We don’t trust our own judgment because we believe “it shouldn’t be that easy.” A car is a major purchase, and we assume such a decision can’t be made easily. How can we buy the first outfit we try on in the store, when we don’t know what else might await us?

We’re afraid that our decision might be critiqued. “You bought a new computer? Don’t you know that they’re coming out with their new model next month?!” (So what, if the current model suits your needs?) “You’re going to Antigua? But the snorkeling is better on Grand Cayman.” (But I don’t want crowds, I want deserted beaches.) “You’ve decided to accept an offer to attend Syracuse University? Was that your ‘backup’ school?” (But Syracuse has the finest journalism school in the country.)

We don’t trust our own judgment because it’s been wrong in the past, and we ferociously focus on those lapses. “I hate the color I chose for the living room walls.” “I never should have paid that much for the hotel room.” “That layover between flights just ruined my day.”

In other words, we’re not resilient. We don’t learn and improve from our occasional errors, we dote on them, we drown in them, we dwell on them. Yet resilience is all about learning and moving on.

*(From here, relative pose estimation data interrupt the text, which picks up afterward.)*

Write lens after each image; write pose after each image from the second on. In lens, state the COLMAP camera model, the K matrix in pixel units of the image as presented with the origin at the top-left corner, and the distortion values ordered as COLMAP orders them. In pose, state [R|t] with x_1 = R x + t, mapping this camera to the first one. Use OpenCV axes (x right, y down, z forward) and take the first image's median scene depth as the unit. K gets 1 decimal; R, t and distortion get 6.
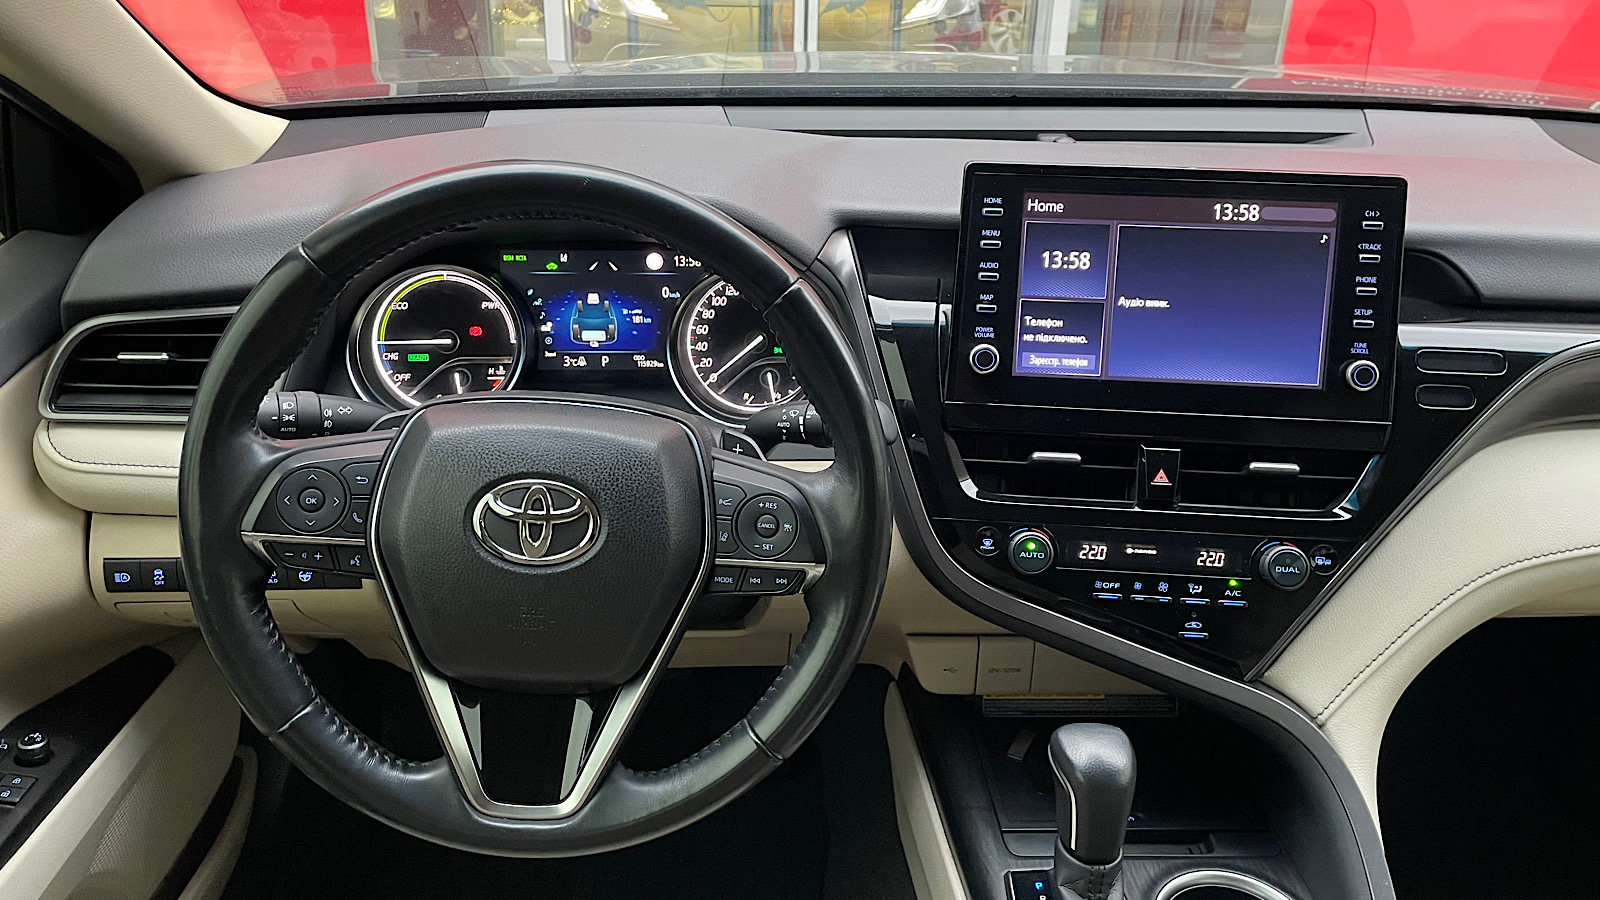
lens RADIAL K [[1240.6, 0, 803.3], [0, 1240.6, 446.3], [0, 0, 1]] dist [0.116546, -0.188883]
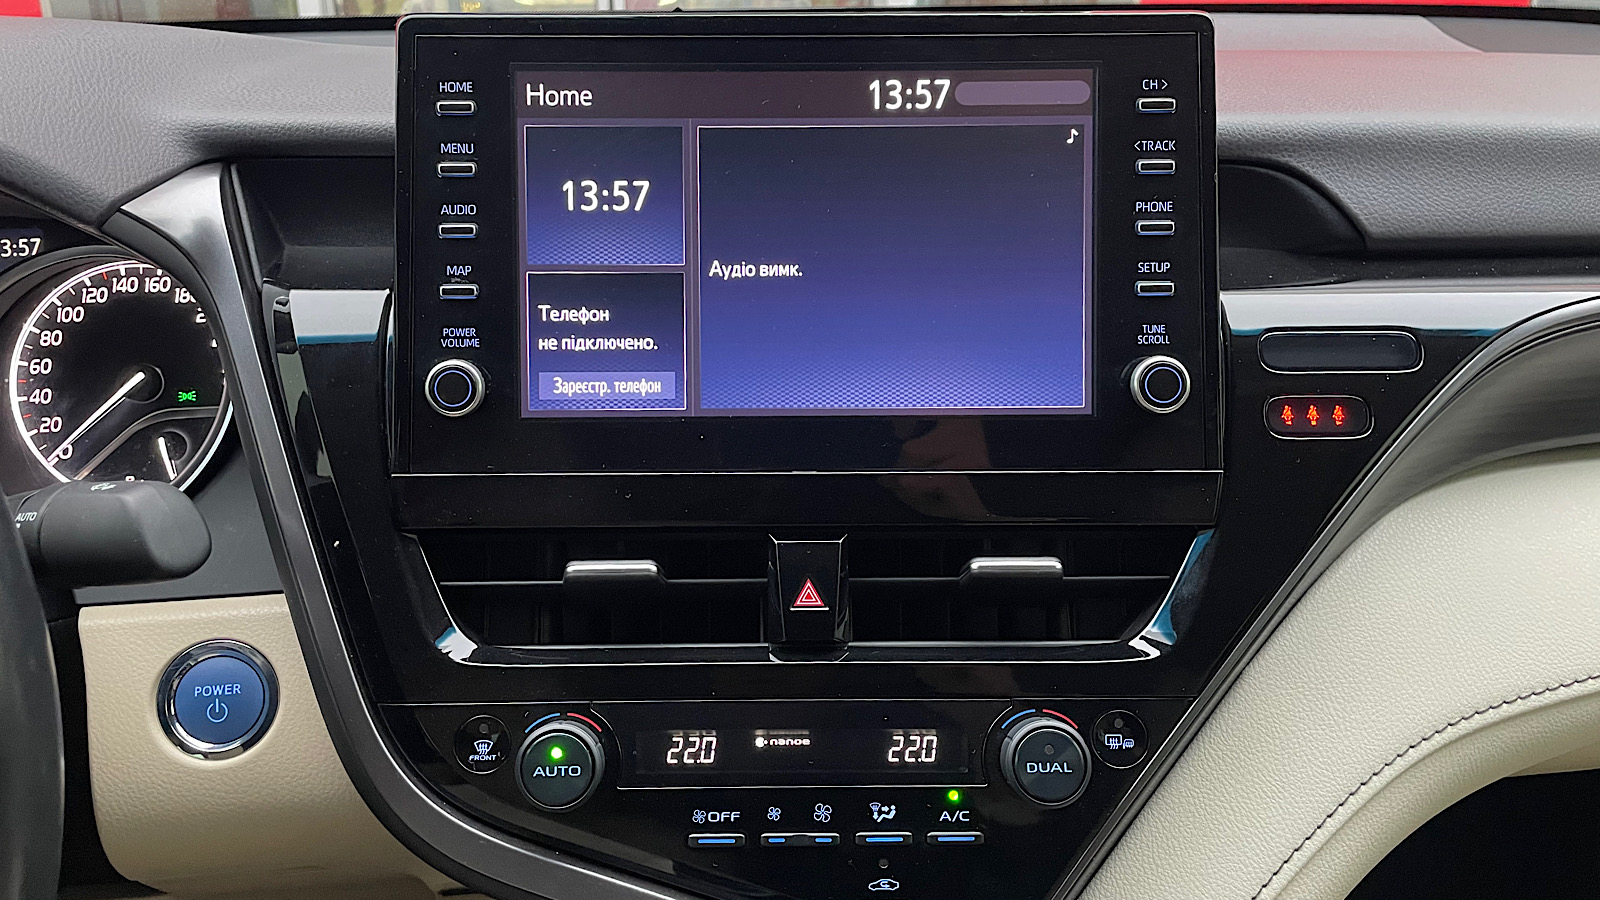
lens RADIAL K [[1241.4, 0, 797.2], [0, 1241.4, 413.7], [0, 0, 1]] dist [0.100577, -0.115503]
pose [[0.997046, -0.052243, 0.056300, 0.254935], [0.056287, 0.995756, -0.072810, -0.013833], [-0.052257, 0.075764, 0.995756, 0.473047]]
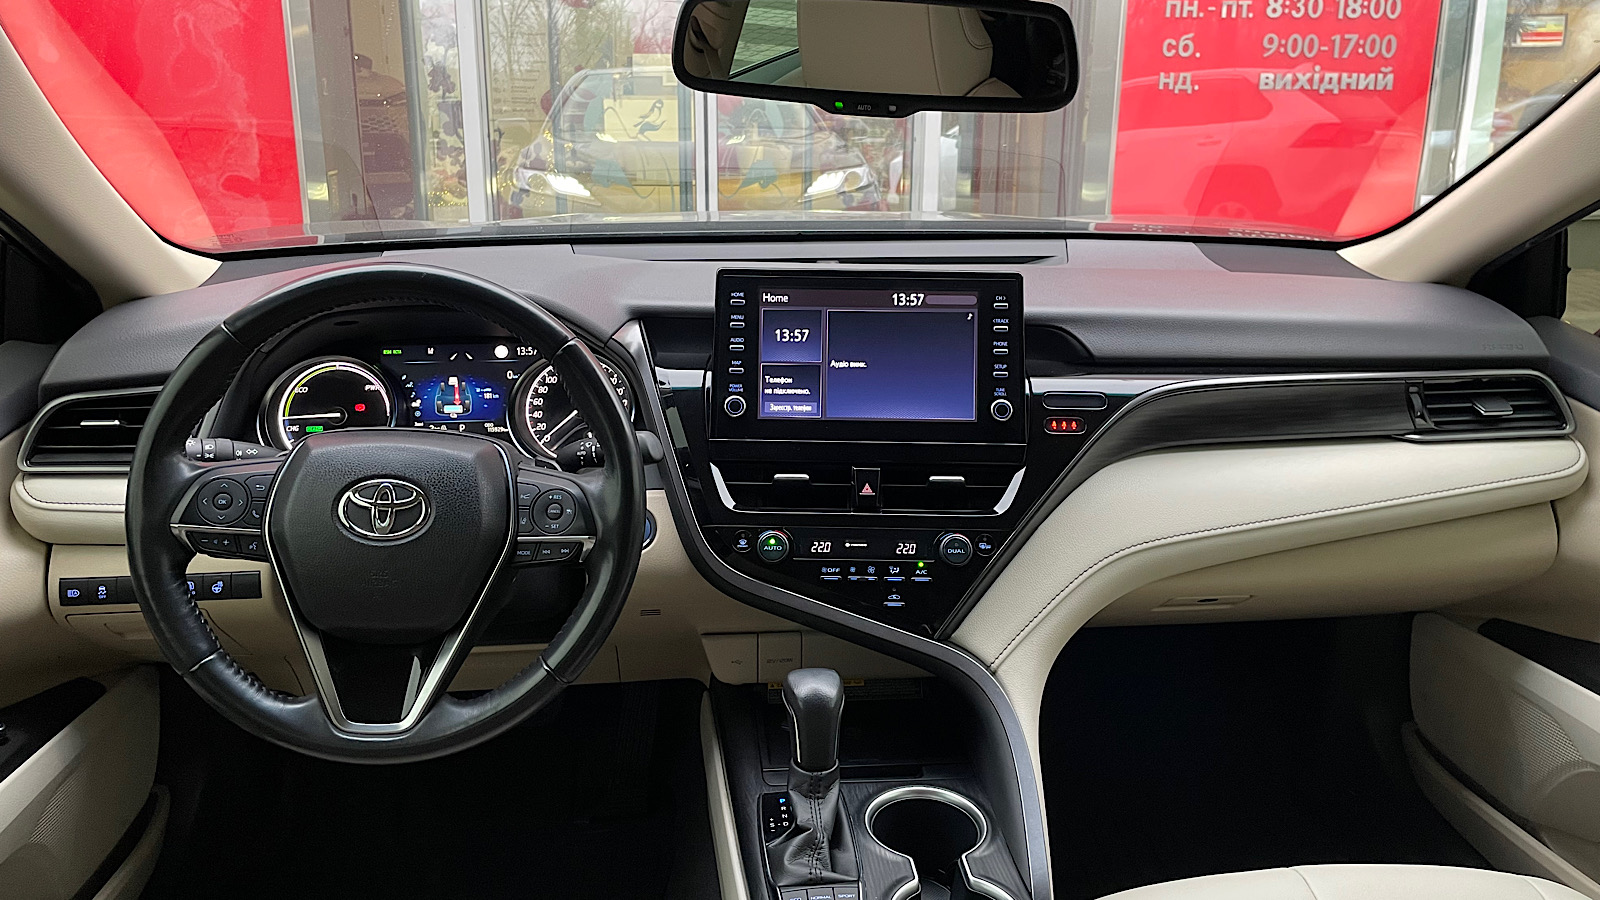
lens RADIAL K [[1273.6, 0, 822.3], [0, 1273.6, 396.4], [0, 0, 1]] dist [0.097403, -0.141098]
pose [[0.998271, -0.027766, 0.051812, 0.167361], [0.036336, 0.984321, -0.172605, 0.162956], [-0.046207, 0.174190, 0.983627, -0.382975]]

Finally, we fail to realize that there are a lot of good options and no perfect one. We need to stop searching for perfection and simply choose excellence. You can be happy with any of several cars, with a variety of colors, with differing vacation spots. Don’t use others’ metrics (“You must begin with this river cruise”) or the popular choices.

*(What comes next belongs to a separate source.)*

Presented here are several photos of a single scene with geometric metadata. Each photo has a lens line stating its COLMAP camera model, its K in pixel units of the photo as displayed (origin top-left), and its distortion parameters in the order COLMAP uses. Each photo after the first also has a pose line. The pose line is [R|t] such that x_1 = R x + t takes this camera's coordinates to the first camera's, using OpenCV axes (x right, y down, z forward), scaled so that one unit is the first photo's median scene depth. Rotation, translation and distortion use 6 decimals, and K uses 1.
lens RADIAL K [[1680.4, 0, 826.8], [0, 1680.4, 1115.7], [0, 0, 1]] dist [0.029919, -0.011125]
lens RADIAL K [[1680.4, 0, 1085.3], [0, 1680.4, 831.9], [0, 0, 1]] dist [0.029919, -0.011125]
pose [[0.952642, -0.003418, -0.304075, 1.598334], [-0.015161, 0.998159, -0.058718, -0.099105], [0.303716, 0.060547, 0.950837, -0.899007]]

Most of your judgment has been good! We all make correctable mistakes. Trust your judgment. It’s all you have. Otherwise, you’ll be spinning in place for the rest of your life.

Musings

Why can’t we all just get along? That was the lament of the late Rodney King, famous for being the victim of police violence after he tried to flee from police during an attempted traffic stop. When the officers who beat him were acquitted, the Los Angeles riots ensued which killed over 60 people and resulted in hundreds of millions in damages to property.

King died years later, drowned in his swimming pool, with drugs and alcohol in his system. It was ruled an accidental death due to a heart attack. He had become an activist and writer, but was unsuccessful trying to start a business.

Why can’t we just get along? Why do we kill each other over religions, or territories, or just for the hell of it? Terrorists believe they have some better cosmos to install, meaning that all infidels deserve death. That’s basically a very inferior orientation toward self-worth. Only people with no confidence, with no self-esteem, resort to violence when their beliefs or God are questioned.

I’ve always seen it as a sign of respect for the Mormons that they didn’t react in any way to the one-joke, sophomoric play The Book of Mormon. If the writers had any courage, it would have been The Book of Islam, but I’m sure they feared for their lives if they had produced that.

I think the reason that we all just don’t get along is one of inferiority complexes. Too many people seek to keep others on the ladder rungs below them out of fear that they may otherwise be seen as being at the bottom of the ladder. There is an ego component involved, an attempt to prove that we’re just as good as anyone else, though these kinds of biased actions prove just the opposite.

If we wanted to, we all could just get along. But that would require subordinating our egos, accepting others as equals, and cease trying to control and have power over others. In other words, it would require both tolerance and forgiveness. Of course, those are the tenets of most major religions, but religion is out of favor these days because of those who feel it’s a threat and don’t want to be subjected to it.

Maybe therein is the problem.

Merry Christmas.

Only Read This if You Know Me Well

A client made a reservation for me in the Royalton Hotel in New York City. It’s an “in” place, very Ian Shrager, and it’s largely black. The walls were black and the employees wore black and they seemed to emerge out of the walls suddenly, like the Mole People in the old Flash Gordon series.

My room was dark and the lighting was poor. Finally, I called the front desk and asked how to put the fireplace on. 


“We’ll have to send someone,” said the obviously annoyed clerk, “but why do you want heat in August?”

“I don’t need heat, I need more light.”